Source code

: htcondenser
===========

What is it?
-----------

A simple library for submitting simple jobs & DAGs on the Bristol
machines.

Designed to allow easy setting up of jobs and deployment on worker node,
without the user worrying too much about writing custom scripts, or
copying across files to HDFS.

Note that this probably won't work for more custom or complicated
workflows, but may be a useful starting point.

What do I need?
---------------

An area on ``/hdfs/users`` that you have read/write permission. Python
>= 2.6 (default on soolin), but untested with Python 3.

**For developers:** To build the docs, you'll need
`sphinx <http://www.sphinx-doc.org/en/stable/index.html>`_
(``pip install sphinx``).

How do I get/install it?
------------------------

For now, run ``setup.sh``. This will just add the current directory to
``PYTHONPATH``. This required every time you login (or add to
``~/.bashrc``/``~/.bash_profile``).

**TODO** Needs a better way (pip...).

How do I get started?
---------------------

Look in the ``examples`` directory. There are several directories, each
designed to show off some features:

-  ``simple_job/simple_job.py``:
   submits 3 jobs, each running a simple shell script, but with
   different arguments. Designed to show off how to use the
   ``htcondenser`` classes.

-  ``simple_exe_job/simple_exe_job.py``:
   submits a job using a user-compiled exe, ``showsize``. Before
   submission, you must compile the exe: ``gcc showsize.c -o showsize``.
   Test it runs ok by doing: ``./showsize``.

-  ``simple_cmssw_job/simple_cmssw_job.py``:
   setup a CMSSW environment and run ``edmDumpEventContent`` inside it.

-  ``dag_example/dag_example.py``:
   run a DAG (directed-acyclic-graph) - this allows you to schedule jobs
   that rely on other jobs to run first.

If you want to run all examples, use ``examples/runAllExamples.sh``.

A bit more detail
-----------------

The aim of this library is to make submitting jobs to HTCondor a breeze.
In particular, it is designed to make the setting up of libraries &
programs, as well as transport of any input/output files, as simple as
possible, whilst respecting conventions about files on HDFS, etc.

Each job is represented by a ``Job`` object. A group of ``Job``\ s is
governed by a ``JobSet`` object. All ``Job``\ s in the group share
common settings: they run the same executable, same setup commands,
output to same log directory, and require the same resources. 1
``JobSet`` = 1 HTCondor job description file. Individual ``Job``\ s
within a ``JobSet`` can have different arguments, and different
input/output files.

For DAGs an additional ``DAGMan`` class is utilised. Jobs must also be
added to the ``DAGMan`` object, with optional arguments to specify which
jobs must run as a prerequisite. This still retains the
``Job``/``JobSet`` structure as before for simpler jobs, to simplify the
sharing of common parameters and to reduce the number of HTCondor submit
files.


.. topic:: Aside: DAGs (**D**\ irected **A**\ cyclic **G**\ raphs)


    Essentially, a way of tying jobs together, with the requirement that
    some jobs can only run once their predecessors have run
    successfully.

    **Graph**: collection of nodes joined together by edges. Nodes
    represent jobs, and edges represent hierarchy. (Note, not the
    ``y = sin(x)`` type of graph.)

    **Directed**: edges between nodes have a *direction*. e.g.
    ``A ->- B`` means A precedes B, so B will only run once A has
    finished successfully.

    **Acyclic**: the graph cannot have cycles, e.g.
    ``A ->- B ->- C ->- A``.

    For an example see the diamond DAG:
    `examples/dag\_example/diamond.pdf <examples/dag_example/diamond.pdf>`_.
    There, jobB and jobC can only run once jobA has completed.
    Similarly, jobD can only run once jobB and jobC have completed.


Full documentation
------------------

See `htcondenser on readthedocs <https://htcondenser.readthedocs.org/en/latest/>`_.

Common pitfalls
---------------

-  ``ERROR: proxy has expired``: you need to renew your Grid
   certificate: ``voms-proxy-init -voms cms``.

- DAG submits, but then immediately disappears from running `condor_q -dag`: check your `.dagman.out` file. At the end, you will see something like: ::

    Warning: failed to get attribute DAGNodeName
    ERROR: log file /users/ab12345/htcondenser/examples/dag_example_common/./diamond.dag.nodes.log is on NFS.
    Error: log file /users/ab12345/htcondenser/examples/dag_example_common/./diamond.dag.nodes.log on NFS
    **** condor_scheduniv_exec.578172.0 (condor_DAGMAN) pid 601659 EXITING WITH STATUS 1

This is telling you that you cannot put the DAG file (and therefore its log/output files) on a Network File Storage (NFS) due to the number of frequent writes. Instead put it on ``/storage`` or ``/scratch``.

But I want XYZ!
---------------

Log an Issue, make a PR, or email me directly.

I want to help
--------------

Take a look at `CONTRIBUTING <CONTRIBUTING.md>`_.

→ **Work instruction**
Write the records out in full, exactly as they read above.

→ **Worked solution**
Source code

: htcondenser
===========

What is it?
-----------

A simple library for submitting simple jobs & DAGs on the Bristol
machines.

Designed to allow easy setting up of jobs and deployment on worker node,
without the user worrying too much about writing custom scripts, or
copying across files to HDFS.

Note that this probably won't work for more custom or complicated
workflows, but may be a useful starting point.

What do I need?
---------------

An area on ``/hdfs/users`` that you have read/write permission. Python
>= 2.6 (default on soolin), but untested with Python 3.

**For developers:** To build the docs, you'll need
`sphinx <http://www.sphinx-doc.org/en/stable/index.html>`_
(``pip install sphinx``).

How do I get/install it?
------------------------

For now, run ``setup.sh``. This will just add the current directory to
``PYTHONPATH``. This required every time you login (or add to
``~/.bashrc``/``~/.bash_profile``).

**TODO** Needs a better way (pip...).

How do I get started?
---------------------

Look in the ``examples`` directory. There are several directories, each
designed to show off some features:

-  ``simple_job/simple_job.py``:
   submits 3 jobs, each running a simple shell script, but with
   different arguments. Designed to show off how to use the
   ``htcondenser`` classes.

-  ``simple_exe_job/simple_exe_job.py``:
   submits a job using a user-compiled exe, ``showsize``. Before
   submission, you must compile the exe: ``gcc showsize.c -o showsize``.
   Test it runs ok by doing: ``./showsize``.

-  ``simple_cmssw_job/simple_cmssw_job.py``:
   setup a CMSSW environment and run ``edmDumpEventContent`` inside it.

-  ``dag_example/dag_example.py``:
   run a DAG (directed-acyclic-graph) - this allows you to schedule jobs
   that rely on other jobs to run first.

If you want to run all examples, use ``examples/runAllExamples.sh``.

A bit more detail
-----------------

The aim of this library is to make submitting jobs to HTCondor a breeze.
In particular, it is designed to make the setting up of libraries &
programs, as well as transport of any input/output files, as simple as
possible, whilst respecting conventions about files on HDFS, etc.

Each job is represented by a ``Job`` object. A group of ``Job``\ s is
governed by a ``JobSet`` object. All ``Job``\ s in the group share
common settings: they run the same executable, same setup commands,
output to same log directory, and require the same resources. 1
``JobSet`` = 1 HTCondor job description file. Individual ``Job``\ s
within a ``JobSet`` can have different arguments, and different
input/output files.

For DAGs an additional ``DAGMan`` class is utilised. Jobs must also be
added to the ``DAGMan`` object, with optional arguments to specify which
jobs must run as a prerequisite. This still retains the
``Job``/``JobSet`` structure as before for simpler jobs, to simplify the
sharing of common parameters and to reduce the number of HTCondor submit
files.


.. topic:: Aside: DAGs (**D**\ irected **A**\ cyclic **G**\ raphs)


    Essentially, a way of tying jobs together, with the requirement that
    some jobs can only run once their predecessors have run
    successfully.

    **Graph**: collection of nodes joined together by edges. Nodes
    represent jobs, and edges represent hierarchy. (Note, not the
    ``y = sin(x)`` type of graph.)

    **Directed**: edges between nodes have a *direction*. e.g.
    ``A ->- B`` means A precedes B, so B will only run once A has
    finished successfully.

    **Acyclic**: the graph cannot have cycles, e.g.
    ``A ->- B ->- C ->- A``.

    For an example see the diamond DAG:
    `examples/dag\_example/diamond.pdf <examples/dag_example/diamond.pdf>`_.
    There, jobB and jobC can only run once jobA has completed.
    Similarly, jobD can only run once jobB and jobC have completed.


Full documentation
------------------

See `htcondenser on readthedocs <https://htcondenser.readthedocs.org/en/latest/>`_.

Common pitfalls
---------------

-  ``ERROR: proxy has expired``: you need to renew your Grid
   certificate: ``voms-proxy-init -voms cms``.

- DAG submits, but then immediately disappears from running `condor_q -dag`: check your `.dagman.out` file. At the end, you will see something like: ::

    Warning: failed to get attribute DAGNodeName
    ERROR: log file /users/ab12345/htcondenser/examples/dag_example_common/./diamond.dag.nodes.log is on NFS.
    Error: log file /users/ab12345/htcondenser/examples/dag_example_common/./diamond.dag.nodes.log on NFS
    **** condor_scheduniv_exec.578172.0 (condor_DAGMAN) pid 601659 EXITING WITH STATUS 1

This is telling you that you cannot put the DAG file (and therefore its log/output files) on a Network File Storage (NFS) due to the number of frequent writes. Instead put it on ``/storage`` or ``/scratch``.

But I want XYZ!
---------------

Log an Issue, make a PR, or email me directly.

I want to help
--------------

Take a look at `CONTRIBUTING <CONTRIBUTING.md>`_.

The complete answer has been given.